== Work required ==
Could you give the data that follows again exactly, without its pictures?

[Web interface edit records]
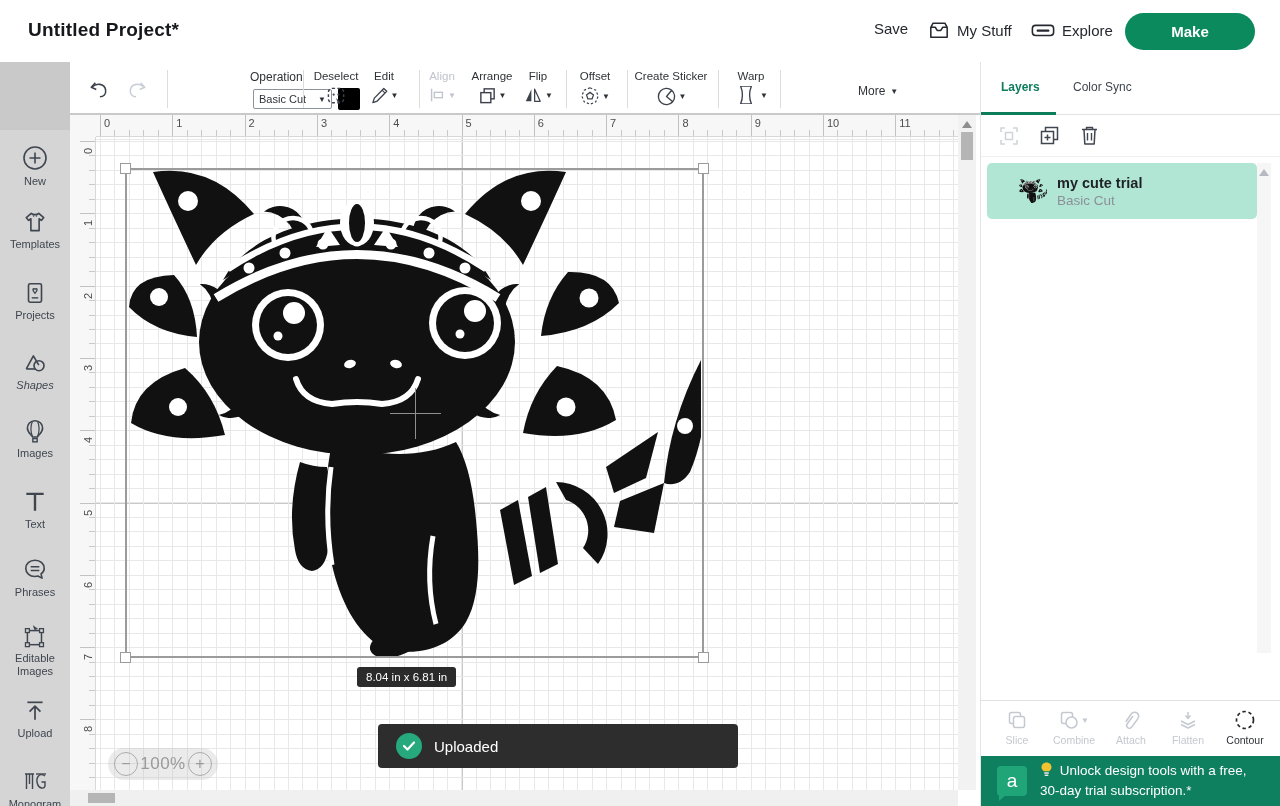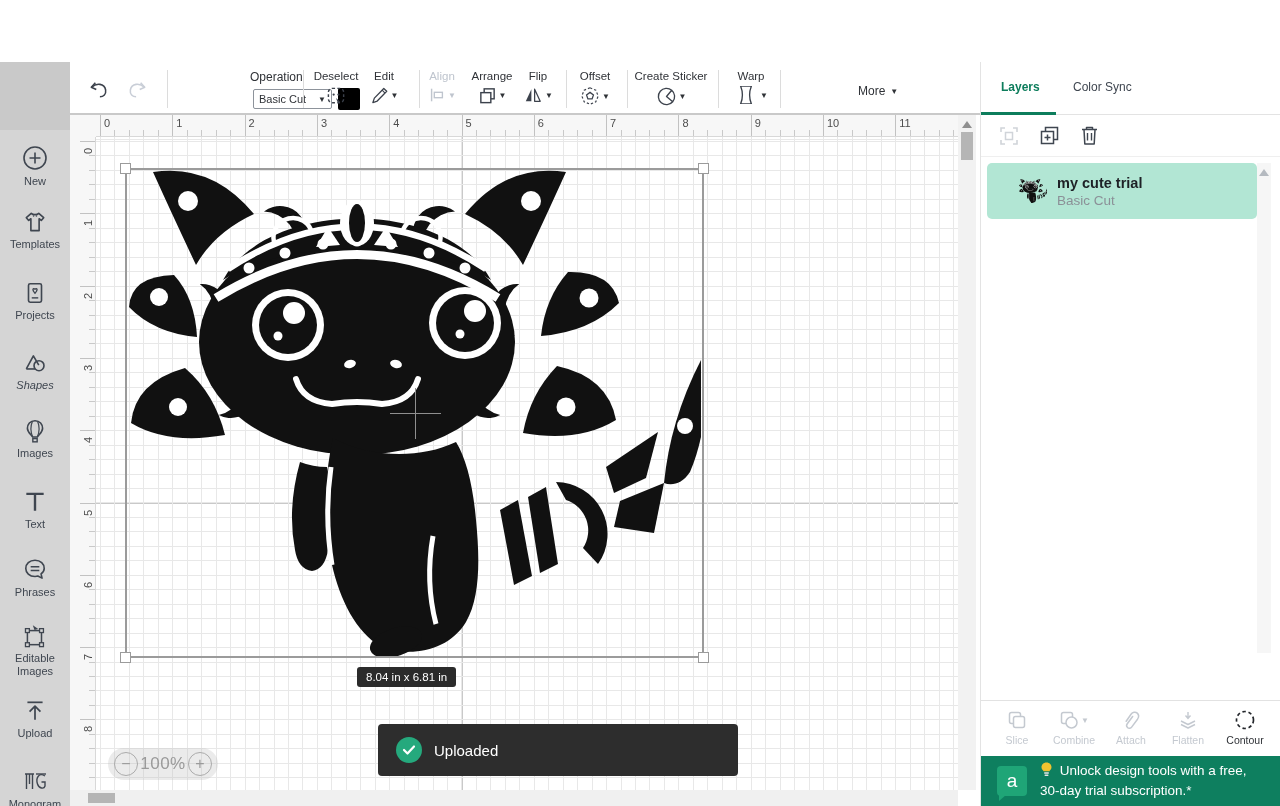--- a/index.html
+++ b/index.html
@@ -63,21 +63,21 @@
   .crosshair { position:absolute; left:320px; top:273px; width:51px; height:51px; z-index:5; }
   .crosshair .chh { position:absolute; left:0; top:25px; width:51px; height:1px; background:#8f8f8f; }
   .crosshair .chv { position:absolute; left:25px; top:0; width:1px; height:51px; background:#8f8f8f; }
 
   .size-label { position:absolute; left:287px; top:552px; height:20px; padding:0 9px; background:#2b2b2b; border-radius:3px; color:#fff; font-size:11.5px; line-height:20px; z-index:6; white-space:nowrap; }
 
   .zoom-pill { position:absolute; left:38px; top:633px; width:110px; height:32px; border-radius:16px; background:rgba(190,190,190,.30); display:flex; align-items:center; justify-content:space-between; padding:0 6px; z-index:6; }
   .zoom-circle { width:24px; height:24px; border-radius:50%; border:1.5px solid #ababab; color:#9a9a9a; font-size:16px; display:flex; align-items:center; justify-content:center; cursor:pointer; background:transparent; line-height:1; }
   .zoom-val { font-size:17px; color:#9a9a9a; letter-spacing:.5px; }
 
-  .toast { position:absolute; left:308px; top:609px; width:360px; height:52px; background:#2d2d2d; border-radius:4px; display:flex; align-items:center; z-index:8; }
+  .toast { position:absolute; left:308px; top:609px; width:360px; height:44px; background:#2d2d2d; border-radius:4px; display:flex; align-items:center; z-index:8; }
   .toast-check { width:26px; height:26px; border-radius:50%; background:#25a97d; margin-left:18px; display:flex; align-items:center; justify-content:center; }
   .toast-text { color:#fff; font-size:15px; margin-left:12px; }
 
   .vscroll { position:absolute; left:888px; top:0; width:18px; height:675px; background:#f2f2f2; }
   .vscroll .arrow-up { position:absolute; left:4px; top:6px; width:0; height:0; border-left:5px solid transparent; border-right:5px solid transparent; border-bottom:7px solid #8f8f8f; }
   .vscroll .vthumb { position:absolute; left:3px; top:17px; width:12px; height:28px; background:#b5b5b5; }
   .hscroll { position:absolute; left:0; top:675px; width:888px; height:16px; background:#f0f0f0; }
   .hscroll .hthumb { position:absolute; left:18px; top:3px; width:27px; height:10px; background:#b5b5b5; }
 
   
@@ -113,20 +113,44 @@
   .banner-text { margin-left:13px; color:#fff; font-size:13.5px; line-height:18px; width:230px; }
   .bulb { display:inline-block; vertical-align:-2px; margin-right:3px; }
 
   svg.icon { display:block; }
 </style>
 </head>
 <body>
 
 <div id="app">
 
+  <div class="header">
+    <div class="title">Untitled Project*</div>
+    <div class="hbtn save-btn">
+      <span>Save</span>
+    </div>
+    <div class="hbtn mystuff-btn">
+      <span>
+        <svg class="icon" width="22" height="20" viewBox="0 0 24 22">
+            <path d="M3 8 L8 8 L10 11.5 L14 11.5 L16 8 L21 8 L21 19 L3 19 Z M3 8 L5.5 3.5 L18.5 3.5 L21 8" fill="none" stroke="#25282e" stroke-width="1.7" stroke-linejoin="round"></path>
+          </svg>
+      </span>
+      <span>My Stuff</span>
+    </div>
+    <div class="hbtn explore-btn">
+      <span>
+        <svg class="icon" width="24" height="20" viewBox="0 0 26 20">
+            <rect x="1.5" y="5" width="23" height="11" rx="3.5" fill="none" stroke="#25282e" stroke-width="1.7"></rect>
+            <rect x="6" y="9.5" width="14" height="2.4" rx="1.2" fill="#25282e"></rect>
+          </svg>
+      </span>
+      <span>Explore</span>
+    </div>
+    <div class="make-btn">Make</div>
+  </div>
 
   <div class="sidebar">
     <div class="side-new-bg"></div>
     <div class="side-item" style="top:82px;">
       <span class="icn">
           <svg class="icon" width="28" height="28" viewBox="0 0 28 28">
             <circle cx="14" cy="14" r="11" fill="none" stroke="#3f4650" stroke-width="1.6"></circle>
             <path d="M14 8.5 V19.5 M8.5 14 H19.5" stroke="#3f4650" stroke-width="1.6"></path>
           </svg>
         </span>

== Exercise output ==
--- a/index.html
+++ b/index.html
@@ -63,21 +63,21 @@
   .crosshair { position:absolute; left:320px; top:273px; width:51px; height:51px; z-index:5; }
   .crosshair .chh { position:absolute; left:0; top:25px; width:51px; height:1px; background:#8f8f8f; }
   .crosshair .chv { position:absolute; left:25px; top:0; width:1px; height:51px; background:#8f8f8f; }
 
   .size-label { position:absolute; left:287px; top:552px; height:20px; padding:0 9px; background:#2b2b2b; border-radius:3px; color:#fff; font-size:11.5px; line-height:20px; z-index:6; white-space:nowrap; }
 
   .zoom-pill { position:absolute; left:38px; top:633px; width:110px; height:32px; border-radius:16px; background:rgba(190,190,190,.30); display:flex; align-items:center; justify-content:space-between; padding:0 6px; z-index:6; }
   .zoom-circle { width:24px; height:24px; border-radius:50%; border:1.5px solid #ababab; color:#9a9a9a; font-size:16px; display:flex; align-items:center; justify-content:center; cursor:pointer; background:transparent; line-height:1; }
   .zoom-val { font-size:17px; color:#9a9a9a; letter-spacing:.5px; }
 
-  .toast { position:absolute; left:308px; top:609px; width:360px; height:52px; background:#2d2d2d; border-radius:4px; display:flex; align-items:center; z-index:8; }
+  .toast { position:absolute; left:308px; top:609px; width:360px; height:44px; background:#2d2d2d; border-radius:4px; display:flex; align-items:center; z-index:8; }
   .toast-check { width:26px; height:26px; border-radius:50%; background:#25a97d; margin-left:18px; display:flex; align-items:center; justify-content:center; }
   .toast-text { color:#fff; font-size:15px; margin-left:12px; }
 
   .vscroll { position:absolute; left:888px; top:0; width:18px; height:675px; background:#f2f2f2; }
   .vscroll .arrow-up { position:absolute; left:4px; top:6px; width:0; height:0; border-left:5px solid transparent; border-right:5px solid transparent; border-bottom:7px solid #8f8f8f; }
   .vscroll .vthumb { position:absolute; left:3px; top:17px; width:12px; height:28px; background:#b5b5b5; }
   .hscroll { position:absolute; left:0; top:675px; width:888px; height:16px; background:#f0f0f0; }
   .hscroll .hthumb { position:absolute; left:18px; top:3px; width:27px; height:10px; background:#b5b5b5; }
 
   
@@ -113,20 +113,44 @@
   .banner-text { margin-left:13px; color:#fff; font-size:13.5px; line-height:18px; width:230px; }
   .bulb { display:inline-block; vertical-align:-2px; margin-right:3px; }
 
   svg.icon { display:block; }
 </style>
 </head>
 <body>
 
 <div id="app">
 
+  <div class="header">
+    <div class="title">Untitled Project*</div>
+    <div class="hbtn save-btn">
+      <span>Save</span>
+    </div>
+    <div class="hbtn mystuff-btn">
+      <span>
+        <svg class="icon" width="22" height="20" viewBox="0 0 24 22">
+            <path d="M3 8 L8 8 L10 11.5 L14 11.5 L16 8 L21 8 L21 19 L3 19 Z M3 8 L5.5 3.5 L18.5 3.5 L21 8" fill="none" stroke="#25282e" stroke-width="1.7" stroke-linejoin="round"></path>
+          </svg>
+      </span>
+      <span>My Stuff</span>
+    </div>
+    <div class="hbtn explore-btn">
+      <span>
+        <svg class="icon" width="24" height="20" viewBox="0 0 26 20">
+            <rect x="1.5" y="5" width="23" height="11" rx="3.5" fill="none" stroke="#25282e" stroke-width="1.7"></rect>
+            <rect x="6" y="9.5" width="14" height="2.4" rx="1.2" fill="#25282e"></rect>
+          </svg>
+      </span>
+      <span>Explore</span>
+    </div>
+    <div class="make-btn">Make</div>
+  </div>
 
   <div class="sidebar">
     <div class="side-new-bg"></div>
     <div class="side-item" style="top:82px;">
       <span class="icn">
           <svg class="icon" width="28" height="28" viewBox="0 0 28 28">
             <circle cx="14" cy="14" r="11" fill="none" stroke="#3f4650" stroke-width="1.6"></circle>
             <path d="M14 8.5 V19.5 M8.5 14 H19.5" stroke="#3f4650" stroke-width="1.6"></path>
           </svg>
         </span>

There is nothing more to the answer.